According to Rachel Felber, camp director of the Mandel Jewish Community Center’s Camp Wise in Claridon Township; David Faulstich, director of Red Oak Camp in Kirtland; and Nicole Gerami, owner and founder of Friendship in Teams in Beachwood, the summer camp experience is unique.
“You’re immersed in a new environment, it’s not like going to school or anything you typically do,” Felber said. “It creates all these new opportunities to develop skills that aren’t always talked about, like social skills and learning how to live with others and resolve conflict without parents."
Another reason why camp can impact campers is the programming, Faulstich noted.
“When you’re at camp for the session, you have the totality of the experience, your group and culture,” he said. “Also, camp is not just one thing. There are a lot of targeted programs and a whole spectrum of activities that campers are exposed to. It’s about the total experience, which is why you see the results that you get.”
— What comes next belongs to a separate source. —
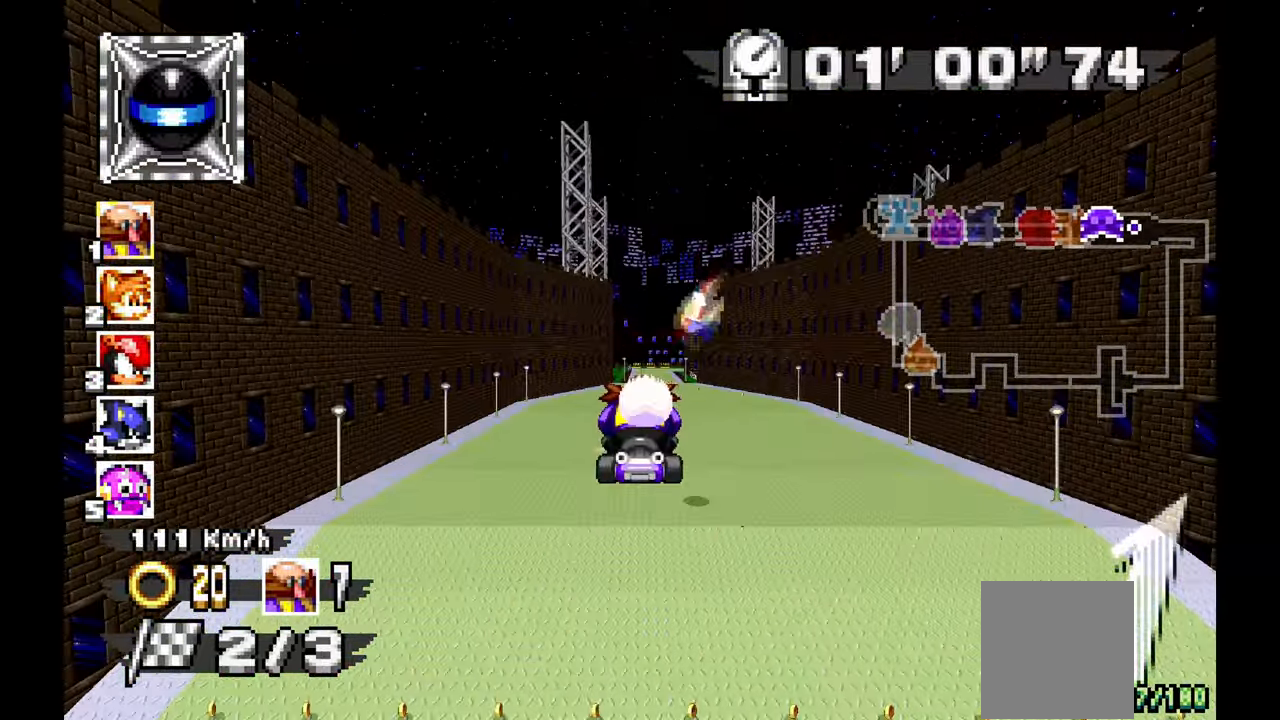
{"dt_ms": 500, "buttons": [], "left_stick": "center", "events": []}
Gerami said camp experiences enrich the whole child. Specifically, her FIT camp caters to children with difficulties in social skills development.
“Camp is a time for kids to have fun and to do something new as opposed to their school days that they’ve had all year,” Gerami said. “It’s time to make friends and grow, but it is also very enriching. For example, FIT offers a very specific kind of enrichment, which is social skills development. We provide a structured but very high energy, fun day to learn how to interact with each other and build friendships.”
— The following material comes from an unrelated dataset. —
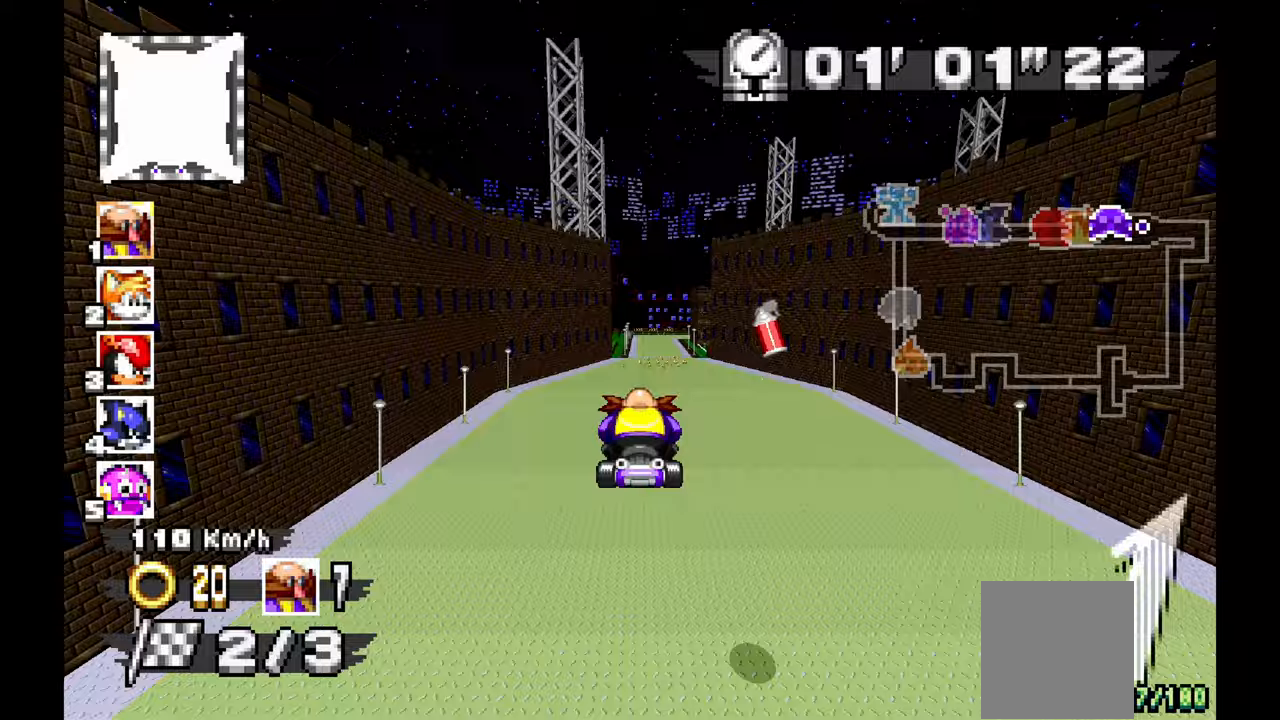
{"dt_ms": 500, "buttons": [], "left_stick": "center"}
The professionals said the impact can be seen when children return to camp every summer, resulting in a repeated experience.
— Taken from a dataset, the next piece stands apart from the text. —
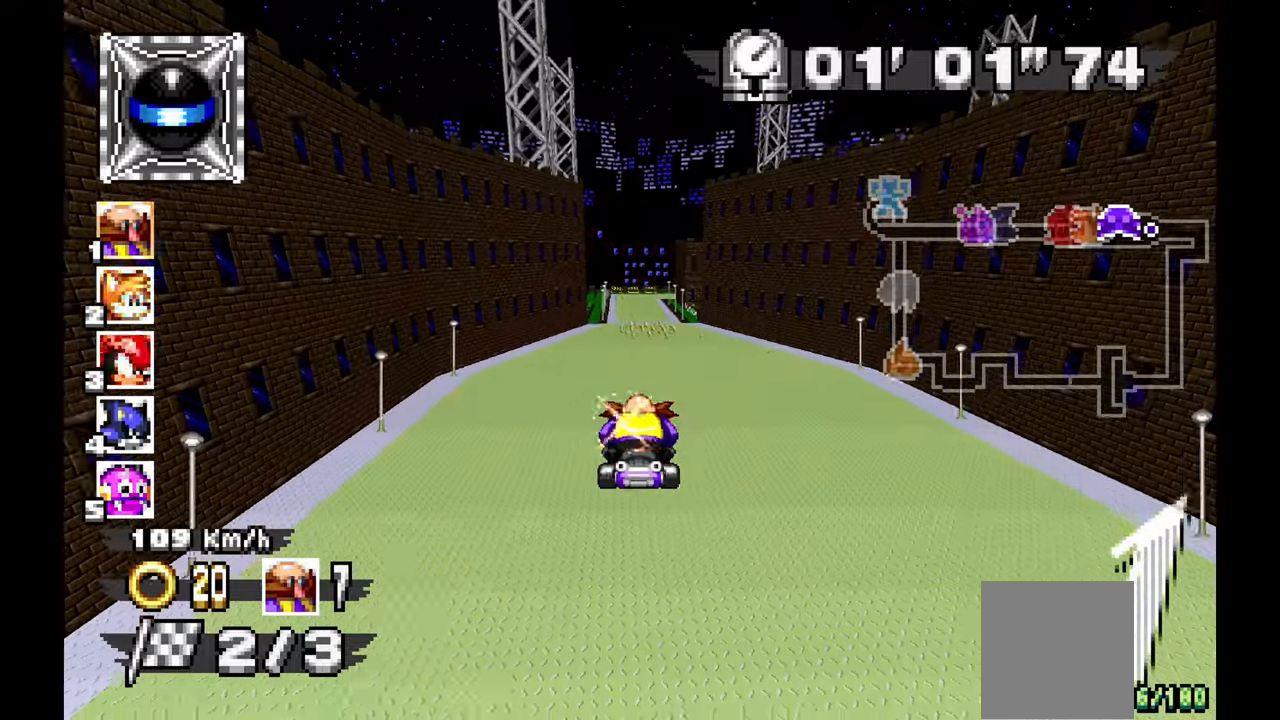
{"dt_ms": 500, "buttons": ["X"], "left_stick": "down"}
“It gives them a sense of a place of belonging,” Faulstich said. “You make new friends and then you still maintain those friendships. I’m very close to many people I went to camp with growing up. It’s all about a common, shared experience, which fosters that sense of community.”
Even for older campers who are looking for jobs and applying to university, a regular camp experience can have an impact on their applications.
“In the eyes of someone who is sitting there reading admissions for universities, to see someone start going to camp when they were 8 until 18, that shows dedication and commitment and the aptitude to be part of a community,” Felber explained. “That is what employers and universities are looking for. Are they going to come and be invested in the community? In terms of that commitment, it makes a difference.”
The various lessons at camp can directly impact a camper’s personal growth, Gerami said.
“One of our guiding philosophies is children learn best in the context of play and fun interactions. If they are taught these skills in interactions where they are needed, they are more likely to use them in daily life,” she stated. “Then, the children are used to doing it. It’s a learn and do concept. When they go back into their communities, it’s a skill they’ve already practiced.”
Even though camp has tangible benefits, some families decide to not send their child. The professionals said it is an option parent should seriously consider though.
“We always ask the question in a couple of different ways,” Felber said. “But it’s down to what you want your kid to come home having accomplished. We want them to be able to look back at the end of the summer and see who they have become because of the experience. Camp has a high value in doing that and creating space for kids to accomplish those goals.”
Faulstich said, “Camp serves the whole child, and it is an opportunity for young people to mature in a meaningful way. I think it is such an important step for parents to make. Allow children to walk on their own and do their own thing. The outcomes are really hard to quantify but they’re real and valuable.”